Required work: Set down every record once more, exactly as given.

Dataset content below:

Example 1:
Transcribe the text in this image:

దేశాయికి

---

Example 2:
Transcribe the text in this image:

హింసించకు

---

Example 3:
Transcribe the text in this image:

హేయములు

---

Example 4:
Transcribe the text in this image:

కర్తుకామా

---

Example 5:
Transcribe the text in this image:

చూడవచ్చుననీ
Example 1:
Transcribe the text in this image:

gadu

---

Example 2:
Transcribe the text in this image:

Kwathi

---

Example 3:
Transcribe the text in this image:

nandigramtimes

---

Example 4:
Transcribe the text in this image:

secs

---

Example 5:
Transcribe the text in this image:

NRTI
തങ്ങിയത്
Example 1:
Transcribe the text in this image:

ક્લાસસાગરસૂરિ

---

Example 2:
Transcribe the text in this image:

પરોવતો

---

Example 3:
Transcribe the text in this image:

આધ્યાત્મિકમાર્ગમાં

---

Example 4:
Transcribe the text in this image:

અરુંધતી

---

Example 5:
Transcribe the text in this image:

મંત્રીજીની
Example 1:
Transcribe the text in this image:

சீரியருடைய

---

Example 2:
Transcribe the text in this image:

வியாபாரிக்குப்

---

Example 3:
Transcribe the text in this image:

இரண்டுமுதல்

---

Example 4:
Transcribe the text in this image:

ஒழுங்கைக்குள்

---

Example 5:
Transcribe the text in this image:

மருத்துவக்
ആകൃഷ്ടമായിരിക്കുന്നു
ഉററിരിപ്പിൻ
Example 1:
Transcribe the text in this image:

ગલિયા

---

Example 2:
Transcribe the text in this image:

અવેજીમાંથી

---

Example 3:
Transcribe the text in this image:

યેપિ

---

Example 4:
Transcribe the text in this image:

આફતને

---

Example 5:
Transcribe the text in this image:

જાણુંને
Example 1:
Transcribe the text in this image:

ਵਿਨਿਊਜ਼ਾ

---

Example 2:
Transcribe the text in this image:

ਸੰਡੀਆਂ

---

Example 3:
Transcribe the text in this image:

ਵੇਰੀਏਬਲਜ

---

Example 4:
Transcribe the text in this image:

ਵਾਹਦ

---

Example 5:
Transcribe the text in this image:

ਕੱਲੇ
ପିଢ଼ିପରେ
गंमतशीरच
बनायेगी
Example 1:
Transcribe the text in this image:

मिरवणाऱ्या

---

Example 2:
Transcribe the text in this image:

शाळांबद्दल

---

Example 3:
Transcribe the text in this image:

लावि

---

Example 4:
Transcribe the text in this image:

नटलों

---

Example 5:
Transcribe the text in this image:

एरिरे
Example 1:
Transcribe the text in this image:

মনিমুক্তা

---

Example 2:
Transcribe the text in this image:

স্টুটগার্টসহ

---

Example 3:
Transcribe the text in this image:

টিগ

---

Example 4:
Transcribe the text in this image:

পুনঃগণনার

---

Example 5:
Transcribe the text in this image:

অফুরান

End of Dataset content.

Response to this task:
Example 1:
Transcribe the text in this image:

దేశాయికి

---

Example 2:
Transcribe the text in this image:

హింసించకు

---

Example 3:
Transcribe the text in this image:

హేయములు

---

Example 4:
Transcribe the text in this image:

కర్తుకామా

---

Example 5:
Transcribe the text in this image:

చూడవచ్చుననీ
Example 1:
Transcribe the text in this image:

gadu

---

Example 2:
Transcribe the text in this image:

Kwathi

---

Example 3:
Transcribe the text in this image:

nandigramtimes

---

Example 4:
Transcribe the text in this image:

secs

---

Example 5:
Transcribe the text in this image:

NRTI
തങ്ങിയത്
Example 1:
Transcribe the text in this image:

ક્લાસસાગરસૂરિ

---

Example 2:
Transcribe the text in this image:

પરોવતો

---

Example 3:
Transcribe the text in this image:

આધ્યાત્મિકમાર્ગમાં

---

Example 4:
Transcribe the text in this image:

અરુંધતી

---

Example 5:
Transcribe the text in this image:

મંત્રીજીની
Example 1:
Transcribe the text in this image:

சீரியருடைய

---

Example 2:
Transcribe the text in this image:

வியாபாரிக்குப்

---

Example 3:
Transcribe the text in this image:

இரண்டுமுதல்

---

Example 4:
Transcribe the text in this image:

ஒழுங்கைக்குள்

---

Example 5:
Transcribe the text in this image:

மருத்துவக்
ആകൃഷ്ടമായിരിക്കുന്നു
ഉററിരിപ്പിൻ
Example 1:
Transcribe the text in this image:

ગલિયા

---

Example 2:
Transcribe the text in this image:

અવેજીમાંથી

---

Example 3:
Transcribe the text in this image:

યેપિ

---

Example 4:
Transcribe the text in this image:

આફતને

---

Example 5:
Transcribe the text in this image:

જાણુંને
Example 1:
Transcribe the text in this image:

ਵਿਨਿਊਜ਼ਾ

---

Example 2:
Transcribe the text in this image:

ਸੰਡੀਆਂ

---

Example 3:
Transcribe the text in this image:

ਵੇਰੀਏਬਲਜ

---

Example 4:
Transcribe the text in this image:

ਵਾਹਦ

---

Example 5:
Transcribe the text in this image:

ਕੱਲੇ
ପିଢ଼ିପରେ
गंमतशीरच
बनायेगी
Example 1:
Transcribe the text in this image:

मिरवणाऱ्या

---

Example 2:
Transcribe the text in this image:

शाळांबद्दल

---

Example 3:
Transcribe the text in this image:

लावि

---

Example 4:
Transcribe the text in this image:

नटलों

---

Example 5:
Transcribe the text in this image:

एरिरे
Example 1:
Transcribe the text in this image:

মনিমুক্তা

---

Example 2:
Transcribe the text in this image:

স্টুটগার্টসহ

---

Example 3:
Transcribe the text in this image:

টিগ

---

Example 4:
Transcribe the text in this image:

পুনঃগণনার

---

Example 5:
Transcribe the text in this image:

অফুরান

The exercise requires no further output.